We can't go back, can we? So springing forward would seem to be our only choice, and since that vernal equinox a few weeks ago signaled the official end of the winter that wasn't, I'd better get springing. The Thousand Excuses have played me well. I've added a page to a short that I will finish, even if I continue to dislike it. It's one of those "seemed like a good idea at the time" stories, based on a real incident in a short newspaper article from a couple winters ago. I guess the challenge to me is to find the angle that will make it feel like a good idea again. I'll explain.
During a very cold and snowy winter, one day an old couple was found outside, in their back yard, dead on the ground in each other's arms. It appeared, best they could tell, that the woman had slid on ice and fallen, and her husband, in an attempt to lift her and carry her in, had suffered a fatal heart attack. Did she freeze to death in his arms? Was she already unconscious, or did she lie there terrified, unable to move as her husband died inches in front of her? What prompted her to go out into the cold in the first place?

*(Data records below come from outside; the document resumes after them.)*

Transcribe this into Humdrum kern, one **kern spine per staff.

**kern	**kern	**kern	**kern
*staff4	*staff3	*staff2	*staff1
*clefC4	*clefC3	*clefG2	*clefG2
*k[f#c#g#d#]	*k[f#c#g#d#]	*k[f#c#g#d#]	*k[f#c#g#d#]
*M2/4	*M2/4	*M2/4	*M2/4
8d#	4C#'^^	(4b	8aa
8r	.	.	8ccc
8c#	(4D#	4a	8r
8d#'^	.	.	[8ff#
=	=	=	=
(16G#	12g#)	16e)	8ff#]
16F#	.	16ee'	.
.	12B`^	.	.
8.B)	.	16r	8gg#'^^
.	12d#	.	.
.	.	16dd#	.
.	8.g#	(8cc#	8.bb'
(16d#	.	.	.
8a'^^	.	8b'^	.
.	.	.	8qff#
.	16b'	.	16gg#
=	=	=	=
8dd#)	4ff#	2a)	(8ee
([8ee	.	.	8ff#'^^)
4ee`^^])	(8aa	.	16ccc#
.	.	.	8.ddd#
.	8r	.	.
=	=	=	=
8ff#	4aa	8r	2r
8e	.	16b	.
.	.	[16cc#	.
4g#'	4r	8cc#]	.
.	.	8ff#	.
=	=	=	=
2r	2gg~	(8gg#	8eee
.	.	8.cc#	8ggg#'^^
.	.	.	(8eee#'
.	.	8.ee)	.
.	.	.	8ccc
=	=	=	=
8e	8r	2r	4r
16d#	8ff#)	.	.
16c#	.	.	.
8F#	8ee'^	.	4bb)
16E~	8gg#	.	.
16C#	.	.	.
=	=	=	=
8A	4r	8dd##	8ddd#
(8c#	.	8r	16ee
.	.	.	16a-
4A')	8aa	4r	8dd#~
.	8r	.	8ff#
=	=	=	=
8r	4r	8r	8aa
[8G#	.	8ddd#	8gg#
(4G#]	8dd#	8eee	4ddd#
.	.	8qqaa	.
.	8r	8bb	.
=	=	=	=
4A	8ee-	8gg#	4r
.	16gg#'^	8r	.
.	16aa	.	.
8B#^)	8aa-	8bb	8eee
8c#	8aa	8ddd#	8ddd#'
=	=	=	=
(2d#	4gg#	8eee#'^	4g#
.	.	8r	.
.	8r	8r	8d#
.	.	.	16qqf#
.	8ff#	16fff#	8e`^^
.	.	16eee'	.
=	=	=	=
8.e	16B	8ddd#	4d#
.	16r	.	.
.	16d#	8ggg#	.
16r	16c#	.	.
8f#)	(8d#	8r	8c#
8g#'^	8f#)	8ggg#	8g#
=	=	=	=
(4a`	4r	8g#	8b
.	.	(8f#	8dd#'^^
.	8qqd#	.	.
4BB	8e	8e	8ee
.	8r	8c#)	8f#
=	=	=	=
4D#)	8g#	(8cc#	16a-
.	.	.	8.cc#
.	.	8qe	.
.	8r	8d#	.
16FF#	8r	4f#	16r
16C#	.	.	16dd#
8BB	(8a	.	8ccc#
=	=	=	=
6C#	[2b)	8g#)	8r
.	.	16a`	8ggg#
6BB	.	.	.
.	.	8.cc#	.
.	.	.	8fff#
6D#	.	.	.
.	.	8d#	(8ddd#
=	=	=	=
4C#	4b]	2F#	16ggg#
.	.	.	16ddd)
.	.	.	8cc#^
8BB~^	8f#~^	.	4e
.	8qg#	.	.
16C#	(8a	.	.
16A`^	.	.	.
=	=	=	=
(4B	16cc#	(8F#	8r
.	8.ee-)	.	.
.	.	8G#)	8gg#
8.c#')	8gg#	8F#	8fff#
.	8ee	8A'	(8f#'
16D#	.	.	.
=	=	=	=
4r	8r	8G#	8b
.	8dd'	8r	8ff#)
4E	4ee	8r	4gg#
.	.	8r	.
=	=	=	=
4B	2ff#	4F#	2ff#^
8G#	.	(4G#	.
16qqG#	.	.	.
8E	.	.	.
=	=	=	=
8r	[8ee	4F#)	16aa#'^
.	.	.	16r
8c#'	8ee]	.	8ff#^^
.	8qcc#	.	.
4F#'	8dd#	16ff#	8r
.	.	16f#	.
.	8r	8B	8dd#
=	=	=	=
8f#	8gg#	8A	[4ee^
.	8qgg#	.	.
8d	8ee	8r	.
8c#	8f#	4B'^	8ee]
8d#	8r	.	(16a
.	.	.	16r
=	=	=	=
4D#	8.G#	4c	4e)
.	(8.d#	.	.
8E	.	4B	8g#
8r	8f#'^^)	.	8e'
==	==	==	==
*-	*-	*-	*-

Now that story could be written as the sweet but tragic romance that a certain very successful author specializes in, the old lovers dying in each other's arms. But being as I tend to lean more toward the macabre, or at least the darker side, possibly with a bit of twisted humor, I tend to think there might have well been something more there than those romantically inclined discoverers saw in the clutch of the wizened lovers. Or were they still lovers at all?
It isn't as though I've hit a block. I just go to it, write a bit, and find myself not grabbed by it yet. Lazy writing, of course, is the culprit. I could just plow through the obvious story, finish it, and put it someplace where ants would devour the syrup. Something, though, in my twisted mind won't let me do that. So I pause, think of the devious turns, the little niggling annoyances that might have added up to a moment of something diabolical. Yes! But what, exactly? I'll think about on the drive home, in the shower, in the garden, tomorrow at Tara.
A couple of blog posts this past week have discussed writer's block and what it is--or isn't. I'm in agreement that it isn't. Chuck Wendig is most emphatic that it is a lie (#4 of 25) writers tell themselves. Banish it! Rachel Lewis has never succumbed to it, although she's slogged through the occasional writer's mud, and haven't we all? As every writer knows, some days are easy, the words soar, characters surprise, and we end a session at the computer almost buzzed. Other days are like, well, knowing there's a way out of the forest, the mud, over the wall, but we don't see it, so we pull one. word. at. a. time. until our wheels are back on solid ground and we're rolling again.
I'd like to say that I do that on a daily basis, but I'll admit to just staring at the wall, or the bog, for days on end. Not that I'm doing nothing. Always thinking about it. Always churning the cream looking for the butter to solidify. But I don't see that as being blocked. Lazy, sometimes, self-indulgent, sometimes, and sometimes just allowing for space to let the good stuff surface. I've reached a place where so many characters needed to come together from where I'd placed them in their various perils that I felt I had set loose I group of unruly schoolchildren. I knew where I wanted them, but getting them there in a natural, logical way eluded me. I wasn't blocked, just challenged. Sometimes weeks went by, I'd push out pages and scrap them all.
The thing was, is, that I never felt I was blocked. maybe I'd hit a wall, but a wall can be got around, or over, or dug under. It may take time. It definitely takes, no, requires perseverance. If we don't acknowledge that, if we beat ourselves up because it isn't easy, or give up and blame it on writer's block, we just aren't doing our jobs. Sometimes the walls are many, almost as though a maze has been thrown up around us. There's that story to finish, going back to querying that novel, or deciding to shelve it and move on, or not to shelve it but still move on, and, oh yeah, establish a presence on the various social media, and, and, and...
The cortisol soars instead of words. So many walls, so little time. I know, I'll go pull some weeds, plant some perennials, take a walk, have a drink. But then it's back at the keyboard or yellow legal pad. One wall at a time.
I do wonder how that old couple will have ended up dead in each other's arms in the snow and ice. I'll know soon, and I'll share it. Somehow, I think it wasn't as pretty as it looked. I just need to work my way around that little wall . . . around the block.
What's your way around the walls, around the block (which, of course, doesn't really exists, does it?)